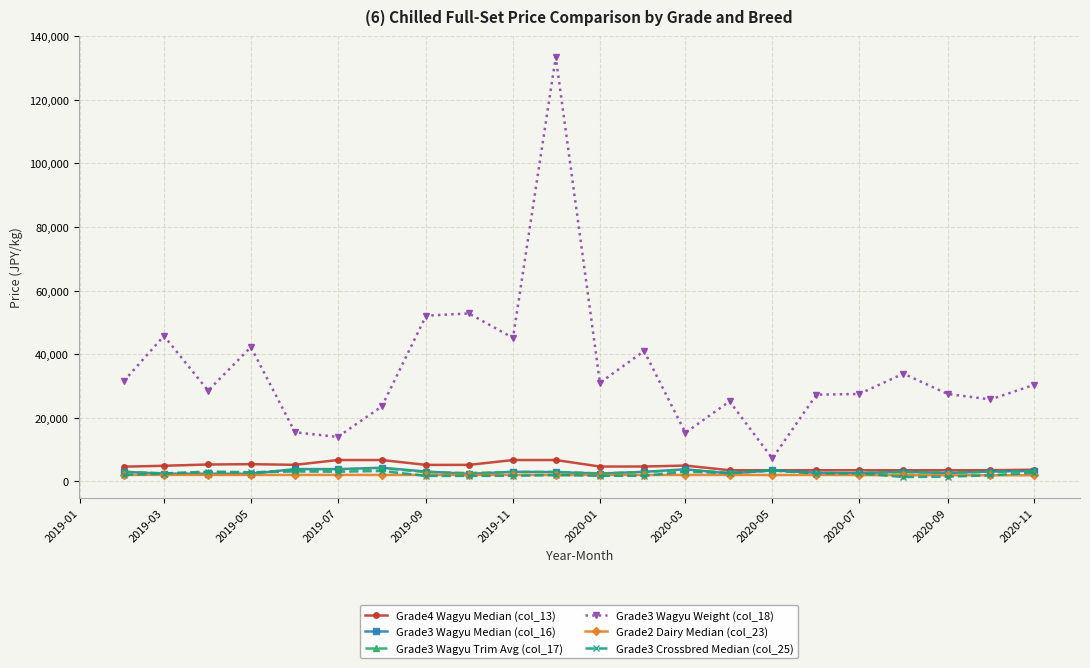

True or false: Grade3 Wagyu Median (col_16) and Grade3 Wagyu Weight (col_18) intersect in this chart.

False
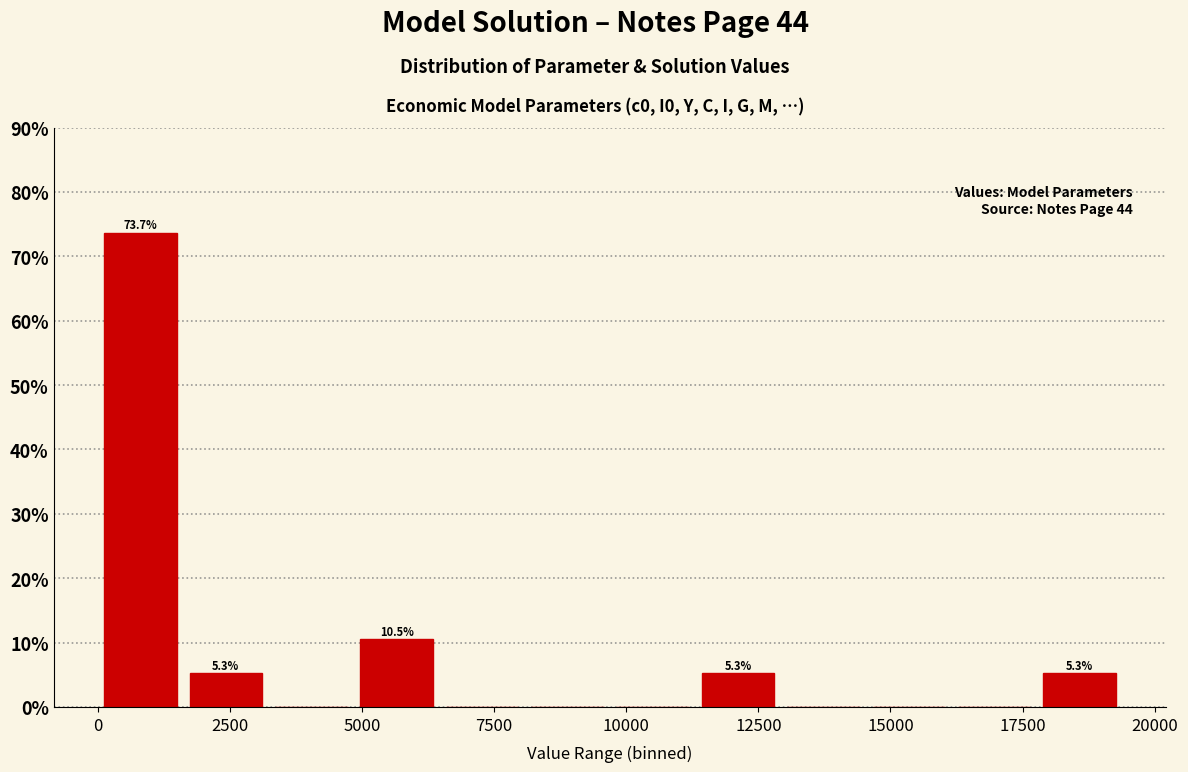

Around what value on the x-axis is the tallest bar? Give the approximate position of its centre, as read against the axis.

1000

...

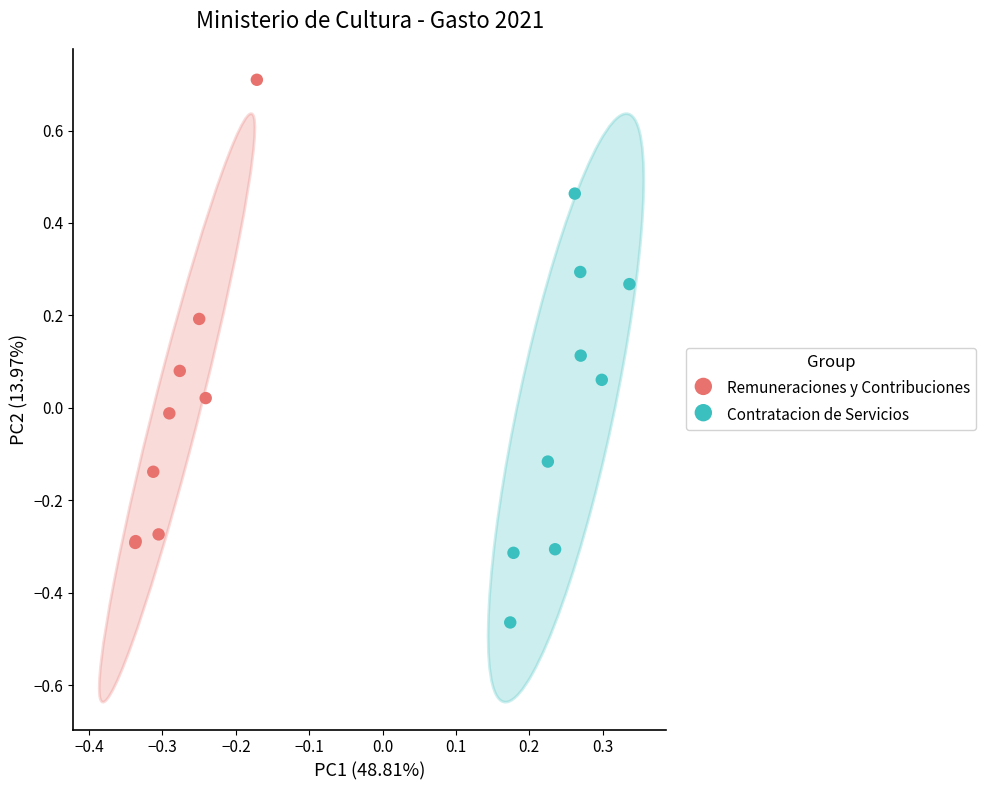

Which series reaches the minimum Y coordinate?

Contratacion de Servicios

(Task directions):
Find each line in the material above that contains the string "tallest", and copy those lines.

(Output):
Around what value on the x-axis is the tallest bar? Give the approximate position of its centre, as read against the axis.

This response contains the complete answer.